Be that guy, and you will be approached too, and you can find full time work in the industry if you want.


> For this purpose, one uses quite different techniques than for blackhat hacking. E.g. in the whitehat case, the source code is often available etc..

I used to work at a company that did pentests (although I never did any myself). This was never the case. Every single one was approached in the same way an unprivileged attacker would approach it, apart from, when testing a production instance of an application:

- dummy accounts are set up, so that if user data must be extracted it doesn't come from real users

- you're not allowed to do anything that risks taking the application offline, destroying data, etc.


> used to work at a company that did pentests (although I never did any myself). This was never the case.

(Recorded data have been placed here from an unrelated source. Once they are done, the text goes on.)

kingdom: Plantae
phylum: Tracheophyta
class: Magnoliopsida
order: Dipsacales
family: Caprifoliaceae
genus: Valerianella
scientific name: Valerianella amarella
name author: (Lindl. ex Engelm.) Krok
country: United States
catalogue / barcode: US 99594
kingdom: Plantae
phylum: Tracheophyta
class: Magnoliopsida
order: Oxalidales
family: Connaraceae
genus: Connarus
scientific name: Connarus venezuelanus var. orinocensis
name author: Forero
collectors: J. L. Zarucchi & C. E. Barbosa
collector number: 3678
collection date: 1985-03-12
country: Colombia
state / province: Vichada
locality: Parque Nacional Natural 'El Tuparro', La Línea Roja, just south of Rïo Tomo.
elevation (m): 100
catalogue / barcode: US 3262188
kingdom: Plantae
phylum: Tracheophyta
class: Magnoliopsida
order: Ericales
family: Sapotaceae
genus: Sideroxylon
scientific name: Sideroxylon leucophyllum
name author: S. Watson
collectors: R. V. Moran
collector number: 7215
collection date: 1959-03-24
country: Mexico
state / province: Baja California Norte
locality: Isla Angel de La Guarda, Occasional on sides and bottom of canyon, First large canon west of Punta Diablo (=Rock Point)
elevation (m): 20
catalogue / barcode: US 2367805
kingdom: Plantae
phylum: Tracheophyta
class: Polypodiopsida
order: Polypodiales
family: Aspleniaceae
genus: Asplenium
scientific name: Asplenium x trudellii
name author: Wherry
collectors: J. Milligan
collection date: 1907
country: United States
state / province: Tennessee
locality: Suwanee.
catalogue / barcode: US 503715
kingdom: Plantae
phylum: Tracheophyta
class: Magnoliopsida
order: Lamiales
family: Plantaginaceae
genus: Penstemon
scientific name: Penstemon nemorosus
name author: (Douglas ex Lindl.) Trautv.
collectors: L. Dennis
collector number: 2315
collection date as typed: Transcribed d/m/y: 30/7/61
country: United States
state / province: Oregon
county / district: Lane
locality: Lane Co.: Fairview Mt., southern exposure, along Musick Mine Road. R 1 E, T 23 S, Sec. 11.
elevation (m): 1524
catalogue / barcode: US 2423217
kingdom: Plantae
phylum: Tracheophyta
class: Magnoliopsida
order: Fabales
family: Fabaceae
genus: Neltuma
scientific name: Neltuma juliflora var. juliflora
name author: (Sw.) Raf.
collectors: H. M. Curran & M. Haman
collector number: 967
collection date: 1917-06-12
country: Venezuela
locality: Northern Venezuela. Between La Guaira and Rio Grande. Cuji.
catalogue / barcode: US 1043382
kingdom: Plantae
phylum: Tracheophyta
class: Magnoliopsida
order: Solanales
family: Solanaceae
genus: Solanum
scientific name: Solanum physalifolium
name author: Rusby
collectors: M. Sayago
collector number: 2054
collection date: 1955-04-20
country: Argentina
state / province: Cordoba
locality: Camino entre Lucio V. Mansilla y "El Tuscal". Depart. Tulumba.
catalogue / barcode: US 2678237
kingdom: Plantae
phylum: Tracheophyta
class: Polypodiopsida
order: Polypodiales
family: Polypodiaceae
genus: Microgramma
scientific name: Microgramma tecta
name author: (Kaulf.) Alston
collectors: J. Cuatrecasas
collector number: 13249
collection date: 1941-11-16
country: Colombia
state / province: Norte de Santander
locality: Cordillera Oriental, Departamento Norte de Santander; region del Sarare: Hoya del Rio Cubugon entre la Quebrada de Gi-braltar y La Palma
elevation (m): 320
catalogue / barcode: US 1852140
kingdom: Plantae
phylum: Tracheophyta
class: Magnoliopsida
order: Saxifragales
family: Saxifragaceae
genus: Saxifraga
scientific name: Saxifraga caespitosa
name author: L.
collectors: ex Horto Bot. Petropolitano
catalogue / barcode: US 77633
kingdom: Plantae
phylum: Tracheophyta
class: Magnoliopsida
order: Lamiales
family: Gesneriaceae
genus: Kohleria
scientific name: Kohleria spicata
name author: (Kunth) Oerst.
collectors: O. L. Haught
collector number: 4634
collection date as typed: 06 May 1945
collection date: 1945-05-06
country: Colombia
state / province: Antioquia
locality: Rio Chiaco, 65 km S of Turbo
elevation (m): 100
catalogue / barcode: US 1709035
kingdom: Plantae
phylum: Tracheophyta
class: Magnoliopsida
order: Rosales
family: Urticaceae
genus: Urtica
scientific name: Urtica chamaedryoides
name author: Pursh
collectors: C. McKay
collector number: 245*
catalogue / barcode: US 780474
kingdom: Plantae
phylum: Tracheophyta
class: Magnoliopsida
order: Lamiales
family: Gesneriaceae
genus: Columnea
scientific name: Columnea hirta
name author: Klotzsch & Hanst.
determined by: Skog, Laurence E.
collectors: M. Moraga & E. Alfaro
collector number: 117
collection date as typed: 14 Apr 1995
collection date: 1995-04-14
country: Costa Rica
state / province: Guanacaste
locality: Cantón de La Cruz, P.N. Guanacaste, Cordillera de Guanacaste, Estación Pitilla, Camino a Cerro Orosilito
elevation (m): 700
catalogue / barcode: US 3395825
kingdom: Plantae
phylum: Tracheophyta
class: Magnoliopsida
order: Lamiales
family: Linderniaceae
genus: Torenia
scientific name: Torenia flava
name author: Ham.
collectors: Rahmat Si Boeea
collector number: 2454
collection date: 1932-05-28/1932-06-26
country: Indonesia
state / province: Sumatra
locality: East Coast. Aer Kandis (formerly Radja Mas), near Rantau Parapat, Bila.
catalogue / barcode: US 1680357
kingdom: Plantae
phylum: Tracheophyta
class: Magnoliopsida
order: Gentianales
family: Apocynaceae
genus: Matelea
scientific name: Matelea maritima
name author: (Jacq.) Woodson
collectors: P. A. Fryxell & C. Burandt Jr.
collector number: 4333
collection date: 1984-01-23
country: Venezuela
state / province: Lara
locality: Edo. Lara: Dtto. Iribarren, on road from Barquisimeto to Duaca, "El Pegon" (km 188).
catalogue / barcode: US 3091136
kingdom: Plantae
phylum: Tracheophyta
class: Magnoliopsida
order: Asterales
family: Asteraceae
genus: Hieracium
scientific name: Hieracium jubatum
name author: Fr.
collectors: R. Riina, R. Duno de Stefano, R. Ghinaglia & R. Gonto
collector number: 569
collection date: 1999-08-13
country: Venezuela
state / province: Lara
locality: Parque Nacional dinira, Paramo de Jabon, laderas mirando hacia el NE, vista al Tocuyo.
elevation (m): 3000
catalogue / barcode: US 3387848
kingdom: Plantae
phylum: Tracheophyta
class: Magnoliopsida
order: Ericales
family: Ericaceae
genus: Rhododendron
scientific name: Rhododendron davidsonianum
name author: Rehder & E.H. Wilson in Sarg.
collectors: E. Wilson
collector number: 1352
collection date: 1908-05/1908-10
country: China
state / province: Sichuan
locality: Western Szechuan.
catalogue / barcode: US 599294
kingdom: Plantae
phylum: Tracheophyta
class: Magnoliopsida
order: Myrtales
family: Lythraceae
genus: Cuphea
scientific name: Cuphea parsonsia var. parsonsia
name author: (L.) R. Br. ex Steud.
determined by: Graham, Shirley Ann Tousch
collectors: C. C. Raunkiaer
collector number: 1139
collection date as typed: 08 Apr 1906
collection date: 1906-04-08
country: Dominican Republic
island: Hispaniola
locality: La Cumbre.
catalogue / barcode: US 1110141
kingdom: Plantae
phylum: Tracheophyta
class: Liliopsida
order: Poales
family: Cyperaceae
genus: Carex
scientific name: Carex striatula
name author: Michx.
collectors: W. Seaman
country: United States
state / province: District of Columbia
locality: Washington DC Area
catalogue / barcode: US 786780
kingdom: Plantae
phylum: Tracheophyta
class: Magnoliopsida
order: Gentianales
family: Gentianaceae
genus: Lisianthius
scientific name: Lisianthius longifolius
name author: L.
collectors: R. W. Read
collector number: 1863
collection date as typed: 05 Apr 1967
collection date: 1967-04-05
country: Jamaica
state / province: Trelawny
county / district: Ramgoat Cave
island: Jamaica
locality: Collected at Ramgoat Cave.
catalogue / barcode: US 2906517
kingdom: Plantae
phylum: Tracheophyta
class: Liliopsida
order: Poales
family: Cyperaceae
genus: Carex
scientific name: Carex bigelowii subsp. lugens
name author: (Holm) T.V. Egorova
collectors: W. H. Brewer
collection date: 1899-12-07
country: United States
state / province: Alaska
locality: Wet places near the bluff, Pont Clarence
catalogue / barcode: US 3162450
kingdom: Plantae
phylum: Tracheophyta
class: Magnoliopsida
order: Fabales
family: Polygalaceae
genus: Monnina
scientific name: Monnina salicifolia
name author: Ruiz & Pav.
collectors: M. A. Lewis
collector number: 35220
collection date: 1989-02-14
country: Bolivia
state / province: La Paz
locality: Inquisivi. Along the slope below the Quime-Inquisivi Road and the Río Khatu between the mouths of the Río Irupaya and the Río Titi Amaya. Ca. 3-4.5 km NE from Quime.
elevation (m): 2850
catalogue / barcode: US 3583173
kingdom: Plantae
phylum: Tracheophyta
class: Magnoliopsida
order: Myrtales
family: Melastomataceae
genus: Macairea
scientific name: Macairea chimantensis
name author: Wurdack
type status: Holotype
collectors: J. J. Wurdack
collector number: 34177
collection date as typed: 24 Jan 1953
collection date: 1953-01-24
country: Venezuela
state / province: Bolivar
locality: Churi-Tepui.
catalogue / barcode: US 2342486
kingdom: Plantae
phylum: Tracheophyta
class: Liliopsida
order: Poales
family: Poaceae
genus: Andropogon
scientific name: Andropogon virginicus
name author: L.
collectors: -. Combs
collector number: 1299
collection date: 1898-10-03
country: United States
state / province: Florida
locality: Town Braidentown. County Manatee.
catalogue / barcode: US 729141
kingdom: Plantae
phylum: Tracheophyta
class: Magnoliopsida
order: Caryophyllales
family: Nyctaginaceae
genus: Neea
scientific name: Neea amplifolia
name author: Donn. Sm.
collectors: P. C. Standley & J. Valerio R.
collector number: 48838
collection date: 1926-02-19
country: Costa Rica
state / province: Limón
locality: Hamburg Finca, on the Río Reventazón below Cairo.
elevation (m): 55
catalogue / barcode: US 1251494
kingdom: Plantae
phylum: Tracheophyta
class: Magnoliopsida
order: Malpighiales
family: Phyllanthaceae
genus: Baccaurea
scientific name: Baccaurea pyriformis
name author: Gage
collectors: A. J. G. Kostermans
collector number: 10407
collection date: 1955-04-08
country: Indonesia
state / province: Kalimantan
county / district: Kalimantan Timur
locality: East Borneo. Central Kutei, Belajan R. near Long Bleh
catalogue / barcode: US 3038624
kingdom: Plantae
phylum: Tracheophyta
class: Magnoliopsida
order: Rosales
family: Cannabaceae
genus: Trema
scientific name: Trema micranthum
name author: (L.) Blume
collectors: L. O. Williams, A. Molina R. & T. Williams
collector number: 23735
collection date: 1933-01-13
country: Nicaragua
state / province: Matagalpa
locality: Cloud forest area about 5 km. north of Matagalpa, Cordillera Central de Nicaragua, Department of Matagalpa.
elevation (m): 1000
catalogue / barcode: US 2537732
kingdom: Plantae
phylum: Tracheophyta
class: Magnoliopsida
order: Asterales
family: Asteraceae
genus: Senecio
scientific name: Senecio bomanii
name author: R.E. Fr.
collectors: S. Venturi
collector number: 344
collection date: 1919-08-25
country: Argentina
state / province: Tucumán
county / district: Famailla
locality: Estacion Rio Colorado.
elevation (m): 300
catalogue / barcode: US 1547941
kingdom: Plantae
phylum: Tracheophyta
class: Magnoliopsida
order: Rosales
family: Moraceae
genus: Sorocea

brandonjm wrote above (emphasis by me): "You could essentially be paid by companies to hack their own product entirely legally".

It would be a massive waste of time and ressources not to give the internal whitehead team any internal information possible to secure the application. For this I stand by my point that the methods that I stated are usually much more effective.

Pentesting is typically applied in very different scenarios (not a company hacking their own product as in brandonjm's scenario).


In my experience the reverse engineering type jobs tend to involve targeted malware and related forensics or code review of software the client doesn't own but is forced to depend on for some reason or another. And of course there's research but that's not something most security firms generate revenue from directly.

You are absolutely right about the massive waste of resources that holding back info causes. It's way better to give consultants complete control of a working test system with the full build environment. And they might as well just let you do it remotely. But many companies don't do that. Instead they would rather eat your travel and accommodation costs, and then when you show up you're being paid to sit around for a week because they don't even have things ready, so you sit around reading bullshit documentation so you look busy and your contact doesn't look bad. And when you finally do get something you spend lots of billable hours figuring out how to get it up and running, which provides absolutely no value to them and wasted valuable time you could have been finding bugs. But that's just how it goes.


That would be fun. How can I start?


a turn off to the industry of .. illegally accessing other people's computers?

That's not really an industry.

Pen. tester is, security researcher or implementer or auditor is, crime committer isn't.